*TRAVAIL À FAIRE:*
**a.** Relevez tous les personnages dont le nom apparaît dans le résumé de NEW ROSE HOTEL donné par l'extrait sur la soirée Bon Chic Mauvais Genre.
**b.** D'après l'extrait sur la soirée Bon Chic Mauvais Genre, à quelle heure commence la projection de IN FABRIC ?

*EXTRAIT SOURCE:*
BON CHIC MAUVAIS GENRE #98: spéciale théma "2-Films-en-1"

Publié le par Dr Devo

BON CHIC MAUVAIS GENRE #98: spéciale théma "2-Films-en-1"

BON CHIC MAUVAIS GENRE, votre soirée double programme consacré au cinéma transgressif, délirant, rare et précieux – programmée par les projectionnistes du cinéma Le Majestic de Lille en partenariat avec les sites Matière-Focale.com et la revue Distorsionvous propose ce vendredi 6 mars une thématique étrange : 2-films-en-1.

Au programme, deux films absolument différents mais qui en commun de proposer deux versions de la même histoire. Mais ce n’est pas tout : car si ces deux films sont des films de genre, ils sont aussi très atypiques et abordent des sujets qu’on ne s’attendait pas forcément à trouver là. Films de genre OFNI-esques, thématiques cachées dans d’autres thématiques, etc. Notre sens de la Réalité, notre vision du Fantasme et du Faux vont être mis à rude épreuve.

Nous commencerons à 19H00, avec le NEW ROSE HOTEL de Abel Ferrara qui réunit 3 monstres du cinéma  (Christopher Walken, Willem Dafoe et Asia Argento) autour d’un thriller S.F très étonnant.

A 21H00, nous retrouverons avec plaisir Peter Strickland (réalisateur des excellents BERBERIAN SOUND STUDIO et DUKE OF BURGUNDY) avec son dernier film injustement passé inaperçu cette année : IN FABRIC. Une histoire étrange et gothique sur les traces d’une robe maléfique !

 

 

19H00 : NEW ROSE HOTEL de Abel Ferrara – USA – 1998 – 93min – VOSTFR- copie numérique (dcp).

Avec : Willem Defoe, Christopher Walken, Asia Argento, Annabella Sciorra, Yoshitaka Amano, Victor Argo, Gretchen Moll, Ryuichi Sakamoto, John Lurie...

Au Japon, dans un futur proche… Fox (C. Walken), sorte de barbouze/homme d’affaire proposant ces services à de grandes entreprises, a un plan qui pourrait le rendre extrêmement riche. Il met au point un stratagème pour que Hiroshi, généticien surdoué, quitte la firme hollandaise pour laquelle il travaille pour rejoindre une grande entreprise japonaise. Depuis plus d’un an, Fox monte cette délicate opération ultra-secrète avec l’aide de son ami X (W. Dafoe).

Mais Fox est persuadé d’une chose : il faut attirer et convaincre Hiroshi de manière moins cérébrale. X engage alors Sandi (A. Argento), une jeune prostituée, pour séduire le généticien et le convaincre de quitter sa firme.

 

A Bon Chic Mauvais Genre, on adore Abel Ferrara dont nous avions déjà passé 3 films.

*DONNÉES FOURNIES:*
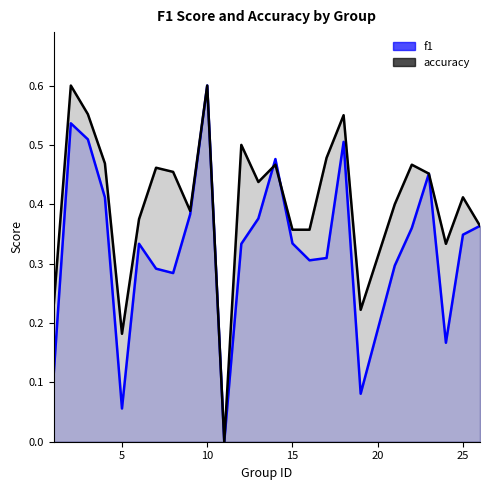

Rank the series by their average value, from highest to lowest.

accuracy, f1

*RÉPONSES DES EXERCICES:*
**a.** Fox, Hiroshi, X, Sandi

**b.** À 21H00.